*What this task involves*. Repeat exactly, and only, the lines of the entries below from the one with "Our team of" through the one with "offer bespoke shaft", both ends included.

*Data records*.

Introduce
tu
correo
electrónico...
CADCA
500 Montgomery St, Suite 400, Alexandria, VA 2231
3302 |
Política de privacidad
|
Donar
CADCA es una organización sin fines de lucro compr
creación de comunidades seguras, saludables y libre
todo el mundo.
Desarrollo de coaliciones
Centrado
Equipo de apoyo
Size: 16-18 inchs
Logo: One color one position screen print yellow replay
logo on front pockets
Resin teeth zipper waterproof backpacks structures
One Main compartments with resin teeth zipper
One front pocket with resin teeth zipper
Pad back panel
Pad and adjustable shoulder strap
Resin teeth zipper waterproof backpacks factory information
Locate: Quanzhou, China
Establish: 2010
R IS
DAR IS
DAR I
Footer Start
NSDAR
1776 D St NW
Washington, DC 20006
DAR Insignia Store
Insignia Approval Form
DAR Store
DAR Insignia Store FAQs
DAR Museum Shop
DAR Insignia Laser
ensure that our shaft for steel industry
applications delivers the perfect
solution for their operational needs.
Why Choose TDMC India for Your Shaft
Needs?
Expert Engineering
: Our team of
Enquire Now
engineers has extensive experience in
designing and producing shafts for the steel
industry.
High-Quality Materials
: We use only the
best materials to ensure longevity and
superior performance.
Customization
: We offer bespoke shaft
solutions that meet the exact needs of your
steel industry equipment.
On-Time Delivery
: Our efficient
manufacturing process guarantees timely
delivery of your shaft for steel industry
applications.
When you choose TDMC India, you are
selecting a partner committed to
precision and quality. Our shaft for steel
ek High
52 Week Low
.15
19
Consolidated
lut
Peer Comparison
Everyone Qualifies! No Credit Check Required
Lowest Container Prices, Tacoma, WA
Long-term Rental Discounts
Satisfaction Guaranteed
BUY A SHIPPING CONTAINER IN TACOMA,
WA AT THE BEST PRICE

*Task result*.
: Our team of
Enquire Now
engineers has extensive experience in
designing and producing shafts for the steel
industry.
High-Quality Materials
: We use only the
best materials to ensure longevity and
superior performance.
Customization
: We offer bespoke shaft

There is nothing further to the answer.